• Task: From the line with "settle trade - JSON" through the line with "define required subsystems", inclusive, return each line of the data below exactly and leave the rest out.

• Data for processing:
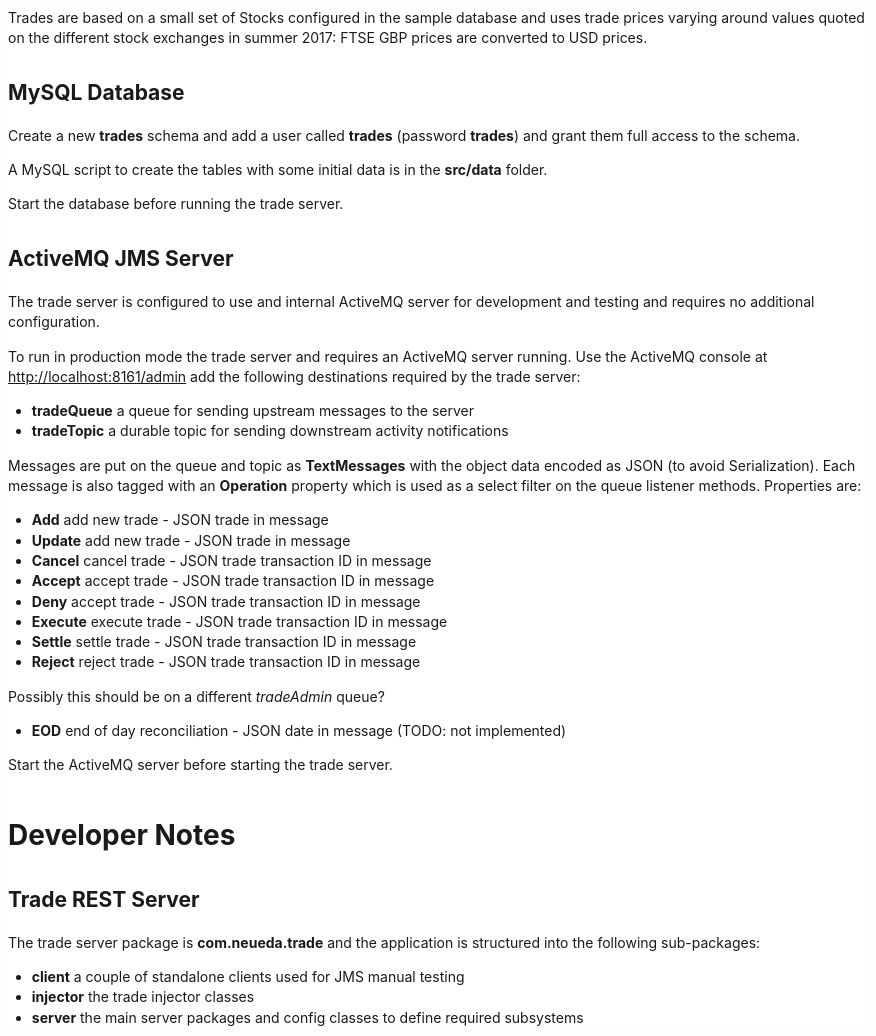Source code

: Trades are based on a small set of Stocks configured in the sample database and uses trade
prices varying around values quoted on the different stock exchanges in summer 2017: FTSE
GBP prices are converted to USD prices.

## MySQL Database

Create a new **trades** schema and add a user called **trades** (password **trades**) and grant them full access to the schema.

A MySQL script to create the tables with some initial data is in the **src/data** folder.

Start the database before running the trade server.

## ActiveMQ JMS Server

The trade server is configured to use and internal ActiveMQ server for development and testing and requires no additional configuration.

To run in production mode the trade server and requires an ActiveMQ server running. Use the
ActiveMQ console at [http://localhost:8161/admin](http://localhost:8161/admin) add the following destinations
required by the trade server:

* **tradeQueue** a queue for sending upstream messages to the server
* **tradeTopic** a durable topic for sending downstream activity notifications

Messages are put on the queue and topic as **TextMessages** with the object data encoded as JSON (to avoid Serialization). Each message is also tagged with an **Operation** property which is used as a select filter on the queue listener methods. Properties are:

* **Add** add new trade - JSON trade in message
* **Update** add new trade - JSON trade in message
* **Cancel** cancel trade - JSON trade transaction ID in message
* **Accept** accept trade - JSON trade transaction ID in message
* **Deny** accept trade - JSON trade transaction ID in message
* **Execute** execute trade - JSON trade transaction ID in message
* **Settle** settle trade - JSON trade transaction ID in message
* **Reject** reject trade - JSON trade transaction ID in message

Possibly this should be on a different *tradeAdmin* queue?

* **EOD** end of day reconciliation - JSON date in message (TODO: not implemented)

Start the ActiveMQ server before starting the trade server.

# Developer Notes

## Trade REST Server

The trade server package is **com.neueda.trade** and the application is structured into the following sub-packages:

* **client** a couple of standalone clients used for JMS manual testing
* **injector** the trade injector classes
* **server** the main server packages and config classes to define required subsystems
==
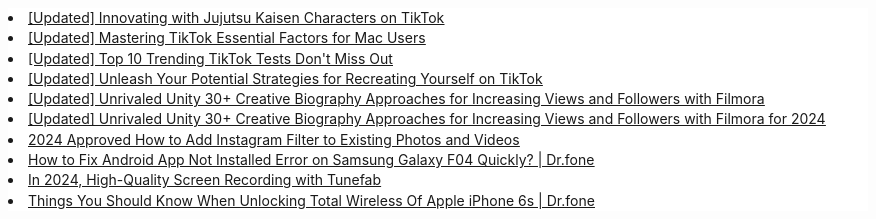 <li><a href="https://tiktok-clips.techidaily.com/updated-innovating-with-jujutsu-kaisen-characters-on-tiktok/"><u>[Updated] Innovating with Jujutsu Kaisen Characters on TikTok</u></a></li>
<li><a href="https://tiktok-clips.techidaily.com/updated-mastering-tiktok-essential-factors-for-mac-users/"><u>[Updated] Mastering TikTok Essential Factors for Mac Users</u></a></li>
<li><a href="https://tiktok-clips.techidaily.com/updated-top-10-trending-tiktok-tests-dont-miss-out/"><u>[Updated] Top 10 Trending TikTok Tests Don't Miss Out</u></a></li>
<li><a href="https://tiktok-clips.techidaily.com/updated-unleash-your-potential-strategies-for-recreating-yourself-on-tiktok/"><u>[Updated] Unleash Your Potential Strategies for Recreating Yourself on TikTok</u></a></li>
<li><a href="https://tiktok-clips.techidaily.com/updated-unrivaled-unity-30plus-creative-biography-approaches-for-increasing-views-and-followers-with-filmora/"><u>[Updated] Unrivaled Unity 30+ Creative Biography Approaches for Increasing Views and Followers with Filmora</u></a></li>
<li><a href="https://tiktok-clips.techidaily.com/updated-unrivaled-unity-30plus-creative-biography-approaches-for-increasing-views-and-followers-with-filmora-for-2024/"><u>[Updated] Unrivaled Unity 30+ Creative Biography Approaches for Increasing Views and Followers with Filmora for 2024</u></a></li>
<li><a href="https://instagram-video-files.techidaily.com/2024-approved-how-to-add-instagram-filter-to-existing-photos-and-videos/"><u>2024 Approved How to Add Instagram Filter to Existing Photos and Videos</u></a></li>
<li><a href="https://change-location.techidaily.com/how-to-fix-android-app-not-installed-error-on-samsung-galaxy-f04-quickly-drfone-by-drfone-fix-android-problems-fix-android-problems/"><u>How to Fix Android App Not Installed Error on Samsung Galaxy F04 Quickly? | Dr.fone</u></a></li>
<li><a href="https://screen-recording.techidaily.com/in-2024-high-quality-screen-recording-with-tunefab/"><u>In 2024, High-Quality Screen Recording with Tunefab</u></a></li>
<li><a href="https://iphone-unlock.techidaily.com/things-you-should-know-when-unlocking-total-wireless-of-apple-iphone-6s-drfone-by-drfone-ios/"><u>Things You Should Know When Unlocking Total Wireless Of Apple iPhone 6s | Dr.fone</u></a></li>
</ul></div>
==
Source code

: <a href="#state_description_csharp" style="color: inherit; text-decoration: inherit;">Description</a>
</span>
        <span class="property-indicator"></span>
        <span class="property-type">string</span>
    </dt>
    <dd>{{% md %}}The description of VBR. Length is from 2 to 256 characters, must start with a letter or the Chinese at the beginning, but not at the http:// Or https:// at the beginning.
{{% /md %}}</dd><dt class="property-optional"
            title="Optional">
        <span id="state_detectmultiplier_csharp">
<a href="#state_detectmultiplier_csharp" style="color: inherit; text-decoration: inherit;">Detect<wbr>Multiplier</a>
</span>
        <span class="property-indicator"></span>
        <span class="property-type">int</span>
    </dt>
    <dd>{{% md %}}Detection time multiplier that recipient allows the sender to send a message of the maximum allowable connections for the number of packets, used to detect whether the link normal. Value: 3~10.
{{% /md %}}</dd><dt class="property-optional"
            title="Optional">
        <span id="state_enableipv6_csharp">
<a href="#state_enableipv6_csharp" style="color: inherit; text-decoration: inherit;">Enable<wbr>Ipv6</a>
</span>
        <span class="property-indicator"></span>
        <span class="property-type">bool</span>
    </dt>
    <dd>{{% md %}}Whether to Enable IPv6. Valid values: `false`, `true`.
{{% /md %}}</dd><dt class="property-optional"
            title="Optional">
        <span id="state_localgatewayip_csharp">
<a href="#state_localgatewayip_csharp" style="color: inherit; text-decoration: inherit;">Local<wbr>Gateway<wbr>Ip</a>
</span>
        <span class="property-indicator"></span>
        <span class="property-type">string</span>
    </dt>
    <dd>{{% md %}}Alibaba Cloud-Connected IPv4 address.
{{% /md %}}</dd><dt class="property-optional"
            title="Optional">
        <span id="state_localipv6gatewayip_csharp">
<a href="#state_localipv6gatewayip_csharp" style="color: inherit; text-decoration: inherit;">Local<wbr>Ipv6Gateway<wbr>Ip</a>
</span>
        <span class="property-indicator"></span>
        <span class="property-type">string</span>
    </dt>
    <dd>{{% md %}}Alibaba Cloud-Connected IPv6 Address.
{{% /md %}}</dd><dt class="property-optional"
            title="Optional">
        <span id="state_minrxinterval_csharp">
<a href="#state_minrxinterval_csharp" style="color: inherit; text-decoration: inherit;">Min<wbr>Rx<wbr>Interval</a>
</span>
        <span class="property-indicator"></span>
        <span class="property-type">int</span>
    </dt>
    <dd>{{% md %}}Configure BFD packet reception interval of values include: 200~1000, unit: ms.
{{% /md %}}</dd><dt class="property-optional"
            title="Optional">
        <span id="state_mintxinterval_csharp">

• Solution to the exercise:
* **Settle** settle trade - JSON trade transaction ID in message
* **Reject** reject trade - JSON trade transaction ID in message

Possibly this should be on a different *tradeAdmin* queue?

* **EOD** end of day reconciliation - JSON date in message (TODO: not implemented)

Start the ActiveMQ server before starting the trade server.

# Developer Notes

## Trade REST Server

The trade server package is **com.neueda.trade** and the application is structured into the following sub-packages:

* **client** a couple of standalone clients used for JMS manual testing
* **injector** the trade injector classes
* **server** the main server packages and config classes to define required subsystems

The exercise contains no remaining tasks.